In this great book on the fellowship or communion of the saints, Philip Ryken explains one major hindrance to solid fellowship.
“Another obstacle to the communion of the saints is the pride of individualism. This is especially a problem in the American church. When the French statesman Alexis de Tocqueville (1805-59) visited the United States in the 1830s he observed that Americans ‘owe nothing to any man, they expect nothing from any man, they acquire the habit of always considering themselves as standing alone, and they are apt to imagine that their whole destiny is in their hands… [This attitude] throws [the American] back forever upon himself alone, and threatens in the end to confine him entirely within the solitude of his own heart.'”

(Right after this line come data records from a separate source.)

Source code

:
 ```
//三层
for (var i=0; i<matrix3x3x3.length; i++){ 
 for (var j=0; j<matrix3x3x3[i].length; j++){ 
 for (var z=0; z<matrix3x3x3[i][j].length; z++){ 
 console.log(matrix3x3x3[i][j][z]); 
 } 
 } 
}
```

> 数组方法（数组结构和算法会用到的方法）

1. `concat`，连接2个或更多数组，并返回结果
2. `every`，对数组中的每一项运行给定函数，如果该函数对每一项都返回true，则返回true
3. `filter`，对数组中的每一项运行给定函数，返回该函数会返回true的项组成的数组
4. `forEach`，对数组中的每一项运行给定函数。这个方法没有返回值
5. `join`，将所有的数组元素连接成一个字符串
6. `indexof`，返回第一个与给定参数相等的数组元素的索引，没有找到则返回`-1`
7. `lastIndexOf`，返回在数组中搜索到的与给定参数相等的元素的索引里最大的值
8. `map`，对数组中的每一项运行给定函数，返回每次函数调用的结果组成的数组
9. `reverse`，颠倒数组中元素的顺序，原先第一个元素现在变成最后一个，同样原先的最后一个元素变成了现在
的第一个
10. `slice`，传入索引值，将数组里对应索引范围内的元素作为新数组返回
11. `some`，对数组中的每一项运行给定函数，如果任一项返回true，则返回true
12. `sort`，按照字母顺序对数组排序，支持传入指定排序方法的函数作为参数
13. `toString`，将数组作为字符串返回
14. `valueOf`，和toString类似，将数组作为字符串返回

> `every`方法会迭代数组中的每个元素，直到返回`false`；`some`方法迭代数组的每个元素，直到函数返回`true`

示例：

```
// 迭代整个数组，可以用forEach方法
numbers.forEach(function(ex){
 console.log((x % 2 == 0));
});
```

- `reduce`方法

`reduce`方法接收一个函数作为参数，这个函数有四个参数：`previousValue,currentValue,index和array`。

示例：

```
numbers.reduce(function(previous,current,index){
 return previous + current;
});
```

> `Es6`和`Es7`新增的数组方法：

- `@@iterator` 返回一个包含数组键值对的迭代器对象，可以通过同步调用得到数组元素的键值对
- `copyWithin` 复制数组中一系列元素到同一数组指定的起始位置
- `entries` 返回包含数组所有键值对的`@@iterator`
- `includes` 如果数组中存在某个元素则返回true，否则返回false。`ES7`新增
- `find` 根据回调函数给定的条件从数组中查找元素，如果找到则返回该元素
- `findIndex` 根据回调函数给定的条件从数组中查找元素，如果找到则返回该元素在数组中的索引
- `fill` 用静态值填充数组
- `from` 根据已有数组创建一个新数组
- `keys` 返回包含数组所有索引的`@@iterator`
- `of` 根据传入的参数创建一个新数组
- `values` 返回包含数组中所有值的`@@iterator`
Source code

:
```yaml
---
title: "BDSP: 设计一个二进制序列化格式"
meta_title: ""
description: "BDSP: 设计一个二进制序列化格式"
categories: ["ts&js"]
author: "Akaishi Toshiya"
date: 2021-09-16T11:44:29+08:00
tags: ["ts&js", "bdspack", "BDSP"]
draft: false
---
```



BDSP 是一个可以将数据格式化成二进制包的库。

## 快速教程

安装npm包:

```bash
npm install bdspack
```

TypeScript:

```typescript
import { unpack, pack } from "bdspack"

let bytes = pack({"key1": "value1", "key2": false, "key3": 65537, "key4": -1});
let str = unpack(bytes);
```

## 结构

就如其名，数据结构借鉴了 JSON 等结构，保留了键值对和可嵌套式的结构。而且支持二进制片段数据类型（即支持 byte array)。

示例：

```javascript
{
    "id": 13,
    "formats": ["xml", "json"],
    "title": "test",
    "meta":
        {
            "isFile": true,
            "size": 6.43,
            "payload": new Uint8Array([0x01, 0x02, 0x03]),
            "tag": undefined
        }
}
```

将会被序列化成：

“The pride of individualism has infected the American church. Thomas Jefferson liked to observe, ‘I am a sect myself.’ Thomas Paine said, ‘My mind is my church.’ Now many Americans are raising Paine in the contemporary church. They doubt the necessity of active involvement in a living church. They rely on Christian radio, worship at home with a televangelist, or treat churches like leased automobiles, trading the old one in for a new one every five years” (p. 11).
Ryken is right. Hard core individualism is a huge barrier to true Christian fellowship. And this is one major reason why Ryken wrote and edited this book, The Communion of Saints. Here’s how he said it himself on page 13: “The purpose of this book is to help us rediscover the lost communion of the saints.” I do believe the book is a great help towards that end. There’s even a study guide at the end which makes this a perfect resource for a Bible study or book group. These are the kind of “churchly” books we need to be reading and studying! You won’t find any trendy jargon like “enacted community,” or “Jesus the partier,” but you will find a solid, biblical, and practical discussion of what the church is, says, and does in her pilgrimage.